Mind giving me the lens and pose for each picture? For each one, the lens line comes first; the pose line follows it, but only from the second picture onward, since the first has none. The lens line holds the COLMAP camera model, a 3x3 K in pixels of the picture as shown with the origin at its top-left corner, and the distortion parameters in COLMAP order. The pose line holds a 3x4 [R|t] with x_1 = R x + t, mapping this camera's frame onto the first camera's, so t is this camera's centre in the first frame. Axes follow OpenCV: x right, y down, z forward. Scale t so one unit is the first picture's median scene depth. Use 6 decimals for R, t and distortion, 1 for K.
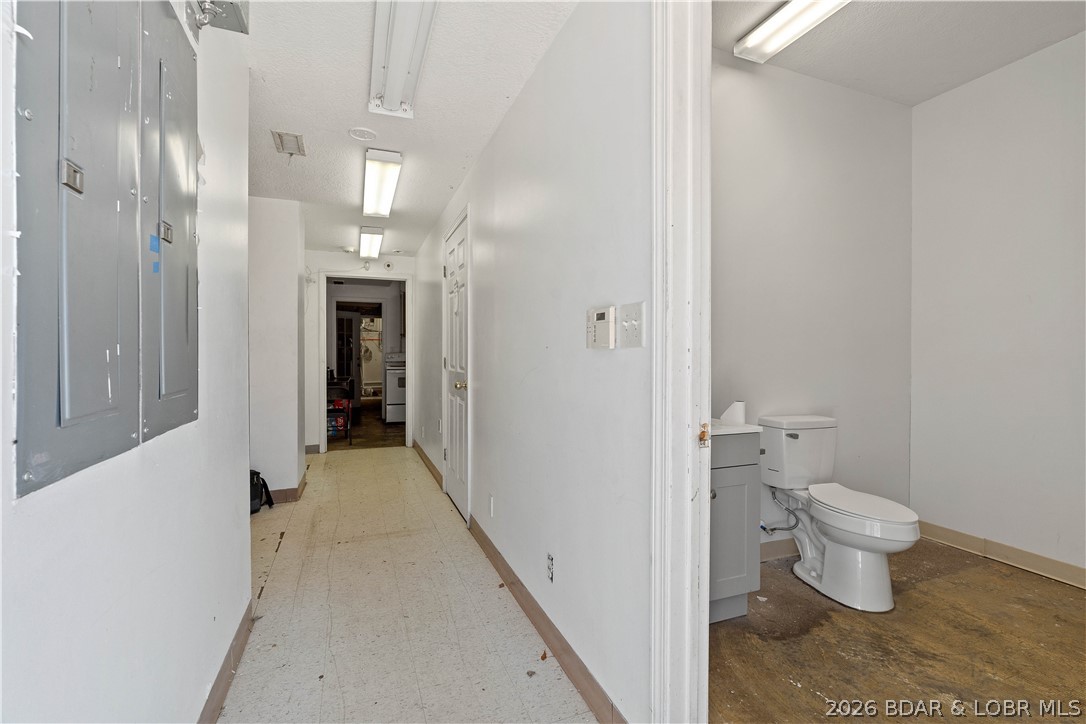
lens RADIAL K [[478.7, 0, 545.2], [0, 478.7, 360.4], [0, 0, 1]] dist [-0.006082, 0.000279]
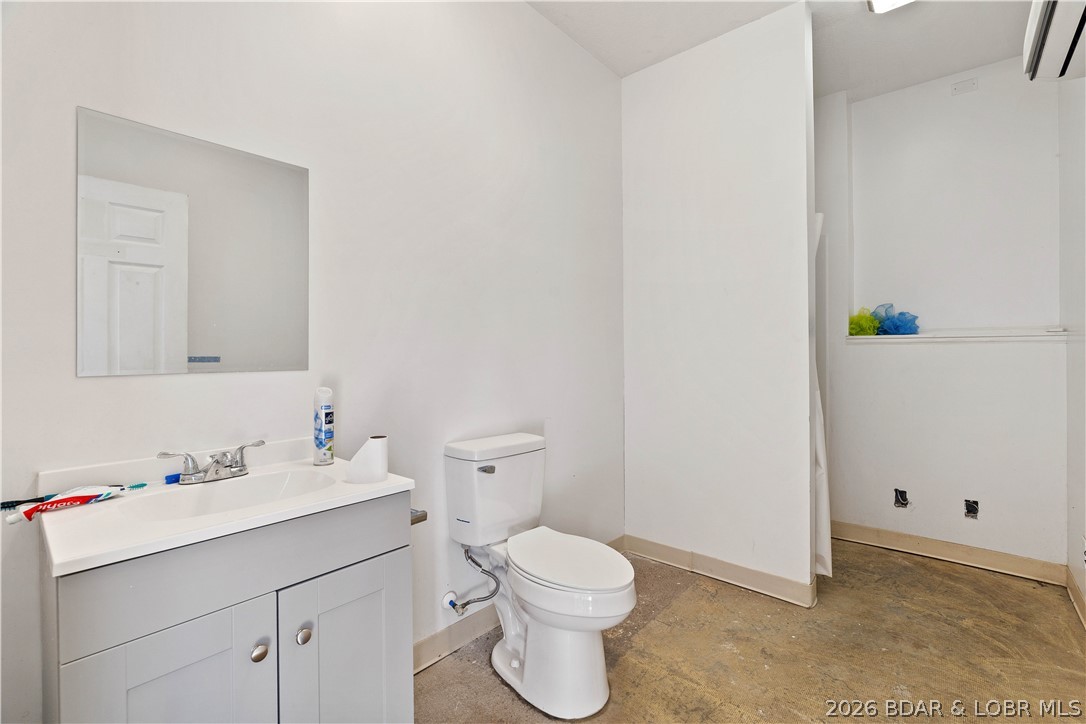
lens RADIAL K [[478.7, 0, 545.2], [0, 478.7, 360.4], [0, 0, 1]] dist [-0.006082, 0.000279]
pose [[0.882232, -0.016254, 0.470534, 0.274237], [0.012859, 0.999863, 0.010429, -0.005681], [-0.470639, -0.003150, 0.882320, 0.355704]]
--------------------------------
Show each line of the records above that contains the string "pose", with uppercase and lowercase treated as distinct.

Mind giving me the lens and pose for each picture? For each one, the lens line comes first; the pose line follows it, but only from the second picture onward, since the first has none. The lens line holds the COLMAP camera model, a 3x3 K in pixels of the picture as shown with the origin at its top-left corner, and the distortion parameters in COLMAP order. The pose line holds a 3x4 [R|t] with x_1 = R x + t, mapping this camera's frame onto the first camera's, so t is this camera's centre in the first frame. Axes follow OpenCV: x right, y down, z forward. Scale t so one unit is the first picture's median scene depth. Use 6 decimals for R, t and distortion, 1 for K.
pose [[0.882232, -0.016254, 0.470534, 0.274237], [0.012859, 0.999863, 0.010429, -0.005681], [-0.470639, -0.003150, 0.882320, 0.355704]]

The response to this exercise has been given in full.